Your job is to return every line in the data holding the string "oven".
....
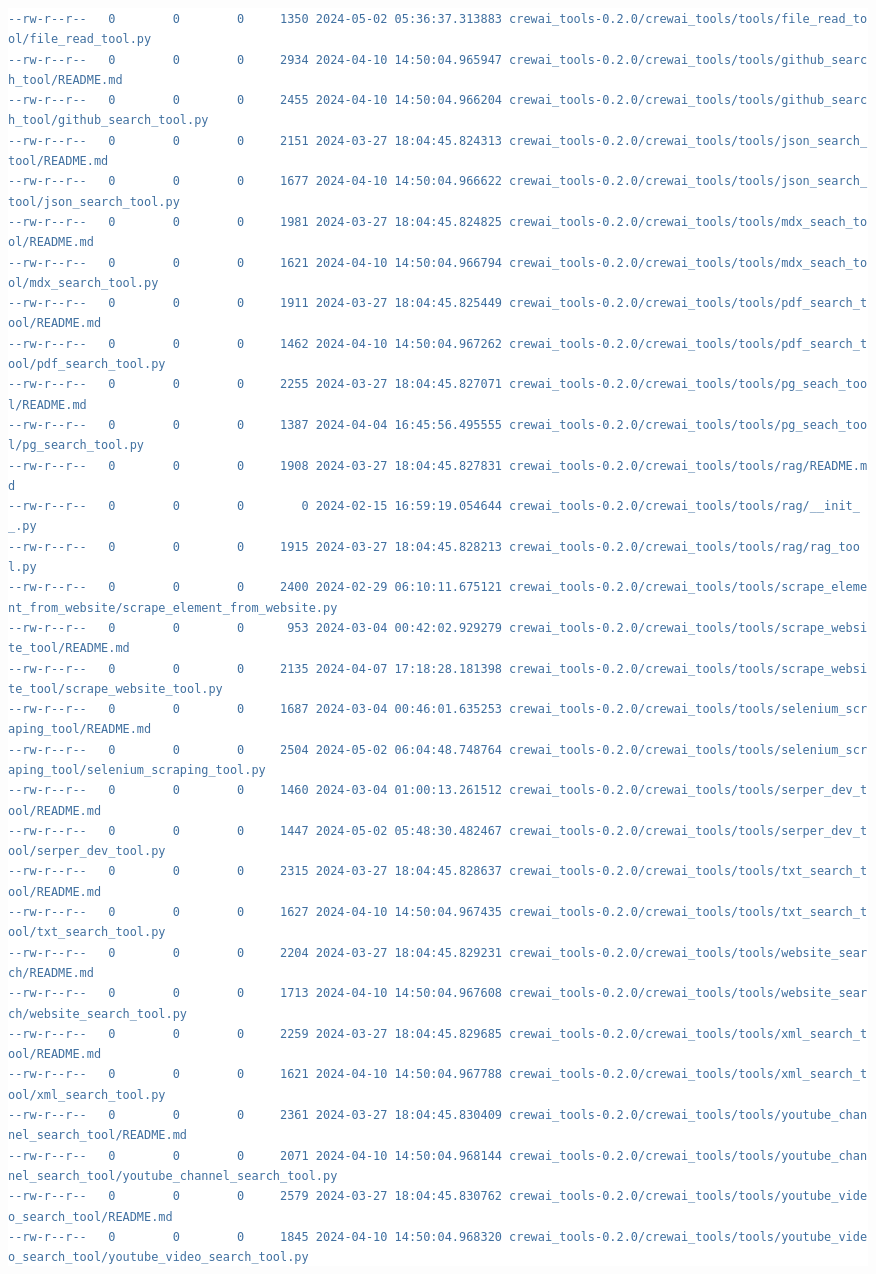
 ```diff
--rw-r--r--   0        0        0     1350 2024-05-02 05:36:37.313883 crewai_tools-0.2.0/crewai_tools/tools/file_read_tool/file_read_tool.py
--rw-r--r--   0        0        0     2934 2024-04-10 14:50:04.965947 crewai_tools-0.2.0/crewai_tools/tools/github_search_tool/README.md
--rw-r--r--   0        0        0     2455 2024-04-10 14:50:04.966204 crewai_tools-0.2.0/crewai_tools/tools/github_search_tool/github_search_tool.py
--rw-r--r--   0        0        0     2151 2024-03-27 18:04:45.824313 crewai_tools-0.2.0/crewai_tools/tools/json_search_tool/README.md
--rw-r--r--   0        0        0     1677 2024-04-10 14:50:04.966622 crewai_tools-0.2.0/crewai_tools/tools/json_search_tool/json_search_tool.py
--rw-r--r--   0        0        0     1981 2024-03-27 18:04:45.824825 crewai_tools-0.2.0/crewai_tools/tools/mdx_seach_tool/README.md
--rw-r--r--   0        0        0     1621 2024-04-10 14:50:04.966794 crewai_tools-0.2.0/crewai_tools/tools/mdx_seach_tool/mdx_search_tool.py
--rw-r--r--   0        0        0     1911 2024-03-27 18:04:45.825449 crewai_tools-0.2.0/crewai_tools/tools/pdf_search_tool/README.md
--rw-r--r--   0        0        0     1462 2024-04-10 14:50:04.967262 crewai_tools-0.2.0/crewai_tools/tools/pdf_search_tool/pdf_search_tool.py
--rw-r--r--   0        0        0     2255 2024-03-27 18:04:45.827071 crewai_tools-0.2.0/crewai_tools/tools/pg_seach_tool/README.md
--rw-r--r--   0        0        0     1387 2024-04-04 16:45:56.495555 crewai_tools-0.2.0/crewai_tools/tools/pg_seach_tool/pg_search_tool.py
--rw-r--r--   0        0        0     1908 2024-03-27 18:04:45.827831 crewai_tools-0.2.0/crewai_tools/tools/rag/README.md
--rw-r--r--   0        0        0        0 2024-02-15 16:59:19.054644 crewai_tools-0.2.0/crewai_tools/tools/rag/__init__.py
--rw-r--r--   0        0        0     1915 2024-03-27 18:04:45.828213 crewai_tools-0.2.0/crewai_tools/tools/rag/rag_tool.py
--rw-r--r--   0        0        0     2400 2024-02-29 06:10:11.675121 crewai_tools-0.2.0/crewai_tools/tools/scrape_element_from_website/scrape_element_from_website.py
--rw-r--r--   0        0        0      953 2024-03-04 00:42:02.929279 crewai_tools-0.2.0/crewai_tools/tools/scrape_website_tool/README.md
--rw-r--r--   0        0        0     2135 2024-04-07 17:18:28.181398 crewai_tools-0.2.0/crewai_tools/tools/scrape_website_tool/scrape_website_tool.py
--rw-r--r--   0        0        0     1687 2024-03-04 00:46:01.635253 crewai_tools-0.2.0/crewai_tools/tools/selenium_scraping_tool/README.md
--rw-r--r--   0        0        0     2504 2024-05-02 06:04:48.748764 crewai_tools-0.2.0/crewai_tools/tools/selenium_scraping_tool/selenium_scraping_tool.py
--rw-r--r--   0        0        0     1460 2024-03-04 01:00:13.261512 crewai_tools-0.2.0/crewai_tools/tools/serper_dev_tool/README.md
--rw-r--r--   0        0        0     1447 2024-05-02 05:48:30.482467 crewai_tools-0.2.0/crewai_tools/tools/serper_dev_tool/serper_dev_tool.py
--rw-r--r--   0        0        0     2315 2024-03-27 18:04:45.828637 crewai_tools-0.2.0/crewai_tools/tools/txt_search_tool/README.md
--rw-r--r--   0        0        0     1627 2024-04-10 14:50:04.967435 crewai_tools-0.2.0/crewai_tools/tools/txt_search_tool/txt_search_tool.py
--rw-r--r--   0        0        0     2204 2024-03-27 18:04:45.829231 crewai_tools-0.2.0/crewai_tools/tools/website_search/README.md
--rw-r--r--   0        0        0     1713 2024-04-10 14:50:04.967608 crewai_tools-0.2.0/crewai_tools/tools/website_search/website_search_tool.py
--rw-r--r--   0        0        0     2259 2024-03-27 18:04:45.829685 crewai_tools-0.2.0/crewai_tools/tools/xml_search_tool/README.md
--rw-r--r--   0        0        0     1621 2024-04-10 14:50:04.967788 crewai_tools-0.2.0/crewai_tools/tools/xml_search_tool/xml_search_tool.py
--rw-r--r--   0        0        0     2361 2024-03-27 18:04:45.830409 crewai_tools-0.2.0/crewai_tools/tools/youtube_channel_search_tool/README.md
--rw-r--r--   0        0        0     2071 2024-04-10 14:50:04.968144 crewai_tools-0.2.0/crewai_tools/tools/youtube_channel_search_tool/youtube_channel_search_tool.py
--rw-r--r--   0        0        0     2579 2024-03-27 18:04:45.830762 crewai_tools-0.2.0/crewai_tools/tools/youtube_video_search_tool/README.md
--rw-r--r--   0        0        0     1845 2024-04-10 14:50:04.968320 crewai_tools-0.2.0/crewai_tools/tools/youtube_video_search_tool/youtube_video_search_tool.py
```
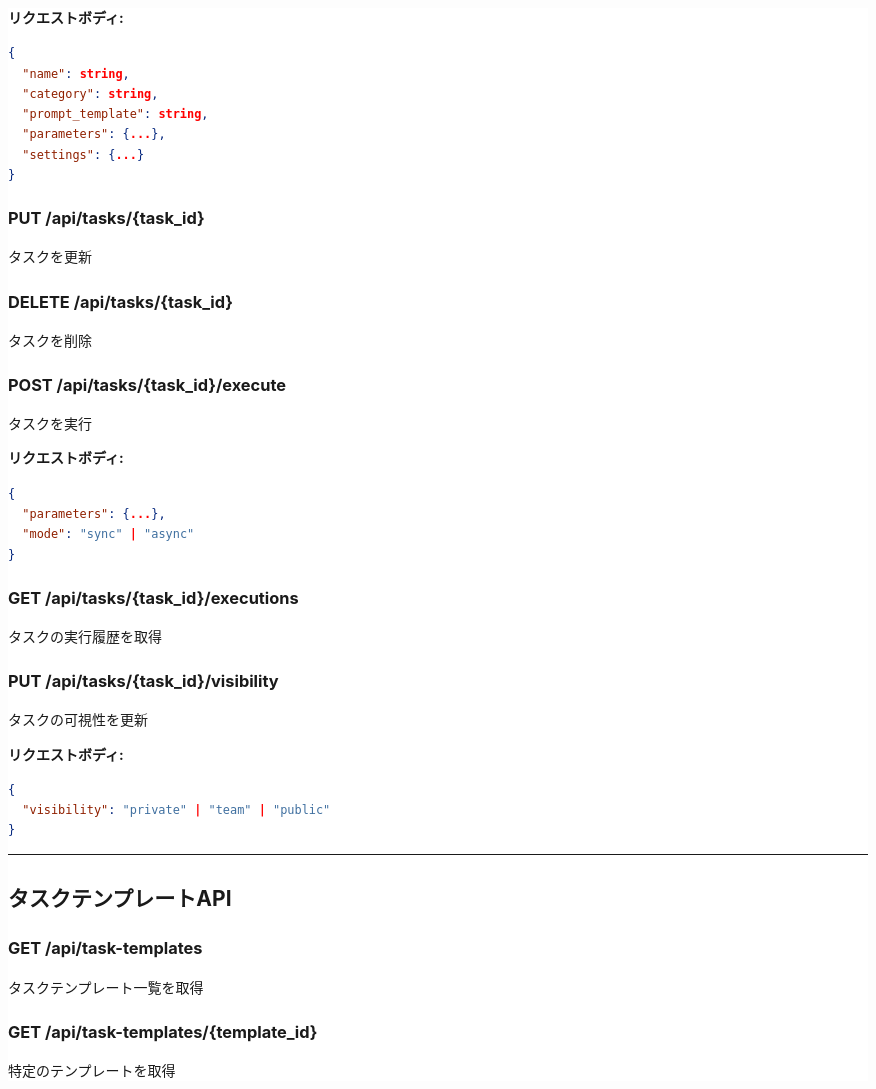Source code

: **リクエストボディ:**
```json
{
  "name": string,
  "category": string,
  "prompt_template": string,
  "parameters": {...},
  "settings": {...}
}
```

### PUT /api/tasks/{task_id}
タスクを更新

### DELETE /api/tasks/{task_id}
タスクを削除

### POST /api/tasks/{task_id}/execute
タスクを実行

**リクエストボディ:**
```json
{
  "parameters": {...},
  "mode": "sync" | "async"
}
```

### GET /api/tasks/{task_id}/executions
タスクの実行履歴を取得

### PUT /api/tasks/{task_id}/visibility
タスクの可視性を更新

**リクエストボディ:**
```json
{
  "visibility": "private" | "team" | "public"
}
```

---

## タスクテンプレートAPI

### GET /api/task-templates
タスクテンプレート一覧を取得

### GET /api/task-templates/{template_id}
特定のテンプレートを取得
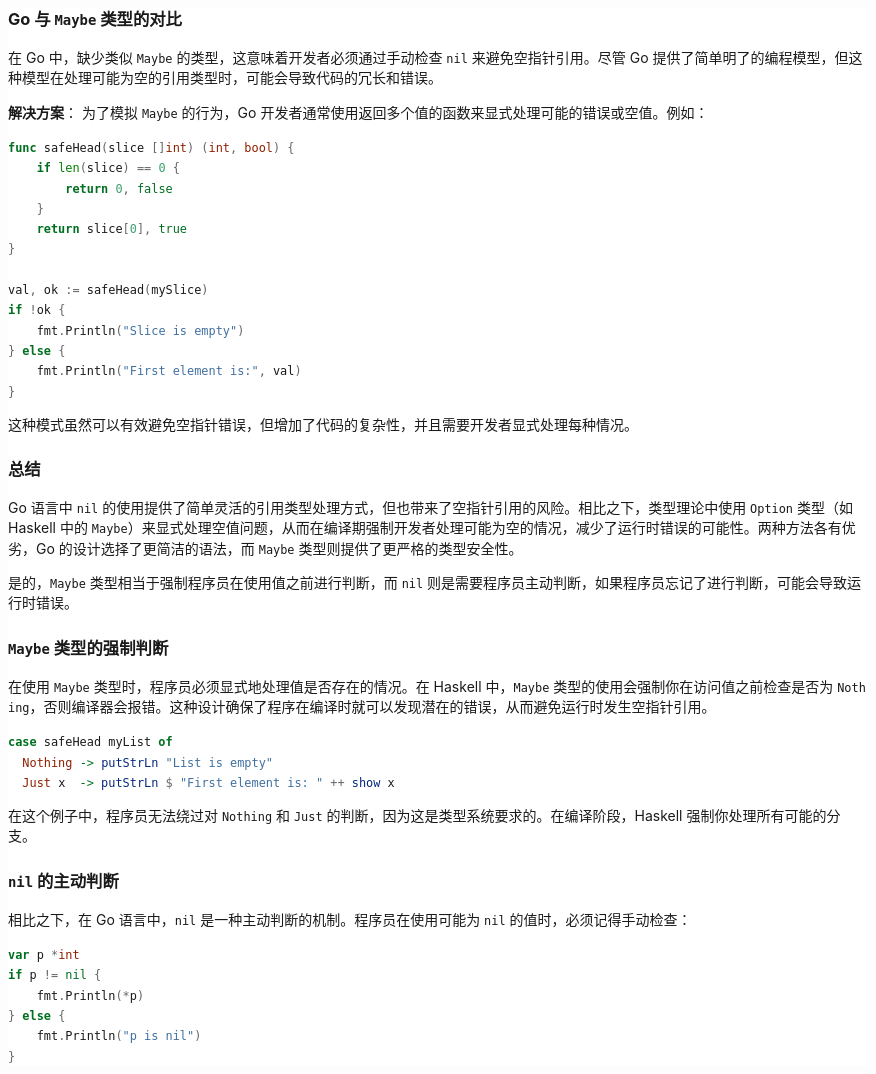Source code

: ### Go 与 `Maybe` 类型的对比

在 Go 中，缺少类似 `Maybe` 的类型，这意味着开发者必须通过手动检查 `nil` 来避免空指针引用。尽管 Go 提供了简单明了的编程模型，但这种模型在处理可能为空的引用类型时，可能会导致代码的冗长和错误。

**解决方案**：
为了模拟 `Maybe` 的行为，Go 开发者通常使用返回多个值的函数来显式处理可能的错误或空值。例如：

```go
func safeHead(slice []int) (int, bool) {
    if len(slice) == 0 {
        return 0, false
    }
    return slice[0], true
}

val, ok := safeHead(mySlice)
if !ok {
    fmt.Println("Slice is empty")
} else {
    fmt.Println("First element is:", val)
}
```

这种模式虽然可以有效避免空指针错误，但增加了代码的复杂性，并且需要开发者显式处理每种情况。

### 总结

Go 语言中 `nil` 的使用提供了简单灵活的引用类型处理方式，但也带来了空指针引用的风险。相比之下，类型理论中使用 `Option` 类型（如 Haskell 中的 `Maybe`）来显式处理空值问题，从而在编译期强制开发者处理可能为空的情况，减少了运行时错误的可能性。两种方法各有优劣，Go 的设计选择了更简洁的语法，而 `Maybe` 类型则提供了更严格的类型安全性。



是的，`Maybe` 类型相当于强制程序员在使用值之前进行判断，而 `nil` 则是需要程序员主动判断，如果程序员忘记了进行判断，可能会导致运行时错误。

### `Maybe` 类型的强制判断

在使用 `Maybe` 类型时，程序员必须显式地处理值是否存在的情况。在 Haskell 中，`Maybe` 类型的使用会强制你在访问值之前检查是否为 `Nothing`，否则编译器会报错。这种设计确保了程序在编译时就可以发现潜在的错误，从而避免运行时发生空指针引用。

```haskell
case safeHead myList of
  Nothing -> putStrLn "List is empty"
  Just x  -> putStrLn $ "First element is: " ++ show x
```

在这个例子中，程序员无法绕过对 `Nothing` 和 `Just` 的判断，因为这是类型系统要求的。在编译阶段，Haskell 强制你处理所有可能的分支。

### `nil` 的主动判断

相比之下，在 Go 语言中，`nil` 是一种主动判断的机制。程序员在使用可能为 `nil` 的值时，必须记得手动检查：

```go
var p *int
if p != nil {
    fmt.Println(*p)
} else {
    fmt.Println("p is nil")
}
```
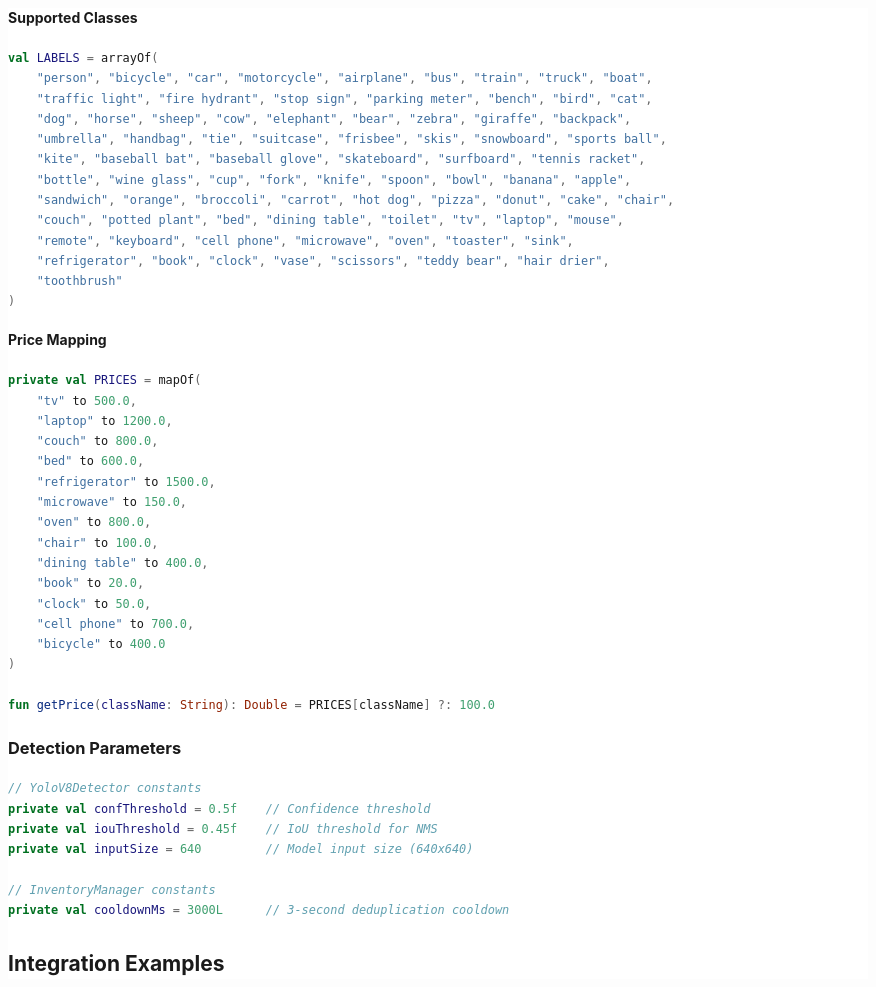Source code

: #### Supported Classes
```kotlin
val LABELS = arrayOf(
    "person", "bicycle", "car", "motorcycle", "airplane", "bus", "train", "truck", "boat",
    "traffic light", "fire hydrant", "stop sign", "parking meter", "bench", "bird", "cat",
    "dog", "horse", "sheep", "cow", "elephant", "bear", "zebra", "giraffe", "backpack",
    "umbrella", "handbag", "tie", "suitcase", "frisbee", "skis", "snowboard", "sports ball",
    "kite", "baseball bat", "baseball glove", "skateboard", "surfboard", "tennis racket",
    "bottle", "wine glass", "cup", "fork", "knife", "spoon", "bowl", "banana", "apple",
    "sandwich", "orange", "broccoli", "carrot", "hot dog", "pizza", "donut", "cake", "chair",
    "couch", "potted plant", "bed", "dining table", "toilet", "tv", "laptop", "mouse",
    "remote", "keyboard", "cell phone", "microwave", "oven", "toaster", "sink",
    "refrigerator", "book", "clock", "vase", "scissors", "teddy bear", "hair drier",
    "toothbrush"
)
```

#### Price Mapping
```kotlin
private val PRICES = mapOf(
    "tv" to 500.0,
    "laptop" to 1200.0,
    "couch" to 800.0,
    "bed" to 600.0,
    "refrigerator" to 1500.0,
    "microwave" to 150.0,
    "oven" to 800.0,
    "chair" to 100.0,
    "dining table" to 400.0,
    "book" to 20.0,
    "clock" to 50.0,
    "cell phone" to 700.0,
    "bicycle" to 400.0
)

fun getPrice(className: String): Double = PRICES[className] ?: 100.0
```

### Detection Parameters
```kotlin
// YoloV8Detector constants
private val confThreshold = 0.5f    // Confidence threshold
private val iouThreshold = 0.45f    // IoU threshold for NMS
private val inputSize = 640         // Model input size (640x640)

// InventoryManager constants
private val cooldownMs = 3000L      // 3-second deduplication cooldown
```

## Integration Examples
....
**PROBLEM SOLUTION**
    "remote", "keyboard", "cell phone", "microwave", "oven", "toaster", "sink",
    "oven" to 800.0,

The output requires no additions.